## Task to carry out
List all lines of the data that include the string "return".

## Stored data entries
»»

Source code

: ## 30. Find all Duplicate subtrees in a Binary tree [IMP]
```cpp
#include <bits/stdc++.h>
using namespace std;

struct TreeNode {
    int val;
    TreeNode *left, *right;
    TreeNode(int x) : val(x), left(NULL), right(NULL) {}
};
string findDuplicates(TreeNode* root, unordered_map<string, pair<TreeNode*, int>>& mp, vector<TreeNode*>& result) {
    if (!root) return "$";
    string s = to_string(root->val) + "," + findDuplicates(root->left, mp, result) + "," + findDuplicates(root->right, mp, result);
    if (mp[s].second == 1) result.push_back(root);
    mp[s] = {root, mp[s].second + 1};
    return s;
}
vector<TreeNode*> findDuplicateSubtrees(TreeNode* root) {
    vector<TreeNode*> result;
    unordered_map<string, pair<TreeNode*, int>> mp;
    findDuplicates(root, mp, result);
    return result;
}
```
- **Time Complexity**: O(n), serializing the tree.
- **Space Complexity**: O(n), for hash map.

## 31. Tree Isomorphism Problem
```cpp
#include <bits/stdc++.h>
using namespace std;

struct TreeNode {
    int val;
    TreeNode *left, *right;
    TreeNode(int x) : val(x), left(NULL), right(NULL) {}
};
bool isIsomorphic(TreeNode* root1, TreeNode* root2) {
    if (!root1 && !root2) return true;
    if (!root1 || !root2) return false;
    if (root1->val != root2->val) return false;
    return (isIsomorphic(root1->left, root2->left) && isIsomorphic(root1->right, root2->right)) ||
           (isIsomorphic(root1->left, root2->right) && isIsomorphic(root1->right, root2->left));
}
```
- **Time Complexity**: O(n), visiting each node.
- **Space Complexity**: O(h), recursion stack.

««

## Answer to this exercise
    if (!root) return "$";
    return s;
    return result;
    if (!root1 && !root2) return true;
    if (!root1 || !root2) return false;
    if (root1->val != root2->val) return false;
    return (isIsomorphic(root1->left, root2->left) && isIsomorphic(root1->right, root2->right)) ||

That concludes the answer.